A bill to raise Virginia's drinking age to 21 sailed through the House General Laws Committee today, despite complaints by Fairfax Republican Del. Warren E. Barry that Democrats had stolen his idea.

"I call this the Beer-TAP bill: for Terry and the pirates," said Barry, referring to the bill sponsored by Del. Mary Sue Terry (D-Stuart) that won committee approval by a 16-to-2 vote.

"All she did was steal my bill, word for word," said Barry who angrily abstained from voting today.

Barry said, however, he plans to support the bill Thursday, when it is expected to come on the floor of the House of Delegates.

Since 1976 Barry, a 14-year veteran of the House, has watched similar bills he has offered die. This year Barry announced his retirement and said he hoped his colleagues would cast aside partisanship and pass his bill as a going-away present.

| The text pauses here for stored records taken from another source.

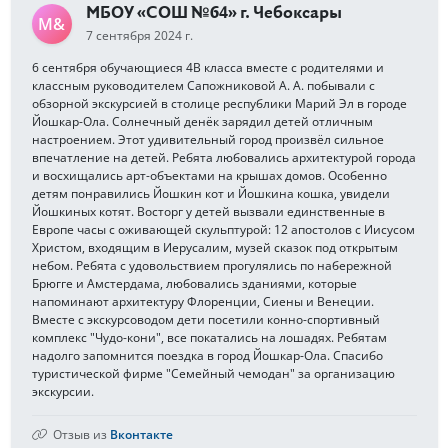
МБОУ «СОШ №64» г. Чебоксары
М&
7 сентября 2024 г.
6 сентября обучающиеся 4В класса вместе с родителями и
классным руководителем Сапожниковой А. А. побывали с
обзорной экскурсией в столице республики Марий Эл в городе
Йошкар-Ола. Солнечный денёк зарядил детей отличным
настроением. Этот удивительный город произвёл сильное
впечатление на детей. Ребята любовались архитектурой города
и восхищались арт-объектами на крышах домов. Особенно
детям понравились Йошкин кот и Йошкина кошка, увидели
Йошкиных котят. Восторг у детей вызвали единственные в
Европе часы с оживающей скульптурой: 12 апостолов с Иисусом
Христом, входящим в Иерусалим, музей сказок под открытым
небом. Ребята с удовольствием прогулялись по набережной
Брюгге и Амстердама, любовались зданиями, которые
напоминают архитектуру Флоренции, Сиены и Венеции.
Вместе с экскурсоводом дети посетили конно-спортивный
комплекс "Чудо-кони", все покатались на лошадях. Ребятам
надолго запомнится поездка в город Йошкар-Ола. Спасибо
туристической фирме "Семейный чемодан" за организацию
экскурсии.
Отзыв из
Вконтакте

Democrats, with the blessing of Gov. Charles S. Robb, are backing Terry's bill.

Virginia law currently forbids the sale of wine and liquor to those under 21, but allows 18-year-olds to drink beer in bars and 19-year-olds to buy beer in grocery stores.

Today's vote was a defeat for Virginia's bars and restaurants and a Norfolk-based group called Many Against Drunk Driving (MADD), which had lobbied hard for a proposal to permit 18-year-olds to continue to drink beer in bars and restaurants. The Terry bill calls for a phase-in of the new drinking age, so that those who are 18 before the proposal takes effect will not be penalized.